Times have changed, life has changed, values have changed. Phones particularly mobile phones are now extremely common. The day my local vegetable vendor game me his phone number and said that I could place my order on phone, was the day it dawned on me that times have really changed tremendously. Now even a part time maid servant owns a mobile phone, and also has a bank account.
However progress also means that no work seems to get done in due course. One has to either find a connection or grease some palms for getting work done.
There was a theft recently in my mothers house. We were advised by all and sundry, including the local police man not to lodge an FIR. We were told that we ourselves would suffer as we would have to present ourselves in the court whenever summoned. Secondly, even if our stuff was found, we would have to produce evidence of the stuff belonging to us, with purchase receipts. Some of the stuff that was stolen was a gift, most did not have receipts as one does not usually keep receipts of everything that is purchased. We took the advise, and did not lodge the FIR.
Later on a friend recounted that there had been a theft in his factory. He lodged an FIR and a few of his own workers were taken away for questioning by the police. These people after the questioning were in a bad shape. My friend wanted to take back the report, and close the chapter, but he could not do so. He is quite unhappy and disillusioned about the whole issue.
I was also told about a person whose gas cylinder had been stolen. The cylinder was found, but was not returned to him. Later he took it on "superdary". SUPERDARY is an expression for releasing property involved in a criminal case to a person. But, that was a cause of great sorrow for him, as on the days of court appearance, which were numerous, he had to always take the cylinder with him to the court. Court cases are long drawn out affairs and normally take decades to reach a conclusion. Getting dates and further dates is a common occurrence. Imagine the plight of these people, who suffered on account of a theft, and then having the audacity to report the theft, kept on being harassed for a number of years, by the system!

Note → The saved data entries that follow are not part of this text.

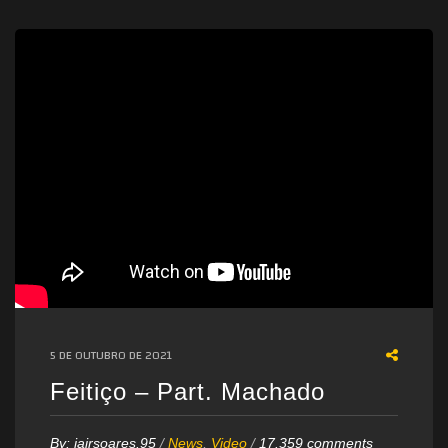
5 DE OUTUBRO DE 2021
Feitiço – Part. Machado
By:
jairsoares.95
/
News
,
Video
/
17.359 comments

One thing however has remained a constant over all these years. The treatment of women, and the way they are viewed by the world, remains the same. When I was born, people said to my father,"Never mind, Laxmi has arrived. Next time you will have a son". My father had then replied that he was proud to have a daughter and people could congratulate him. I worked for 30 years in the best bank of India, The State Bank of India which I joined as a Probationary Officer. I had my own Pan Card, paid my own income tax, had my own investments etc, etc. Yet when a commercial call comes from some consultant, he invariably wants to talk with Mr. Varsha Nagpal!!Yesterday I met a travel agent and asked her to get me a Visa for a holiday. She said madam, we will need your husbands savings and investments and income tax returns. She, an employed lady, could not take it for granted that I could be having my own financial identity and standing!!This is the year Twenty Ten, for you. I wonder when this particular mindset will change!!Well.....never mind...maybe some day this too shall change!!! I only wish it is in my lifetime.
I have learnt a lesson that it is best to turn a blind eye to a lot of wrong doings, that one comes across almost daily. Sticking my neck out has actually landed me with a cut on my throat. I therefore wonder if all that we are taught in school, has any meaning and relevance in today's world. The world teaches us a lesson everyday. Sometimes I wonder if I am turning cynical, but usually I think that I am only becoming street smart and worldly wise!!
The photographs above are of my two brothers and me, in the same sequence, after a gap of umpteen years!!!!Absolutely priceless.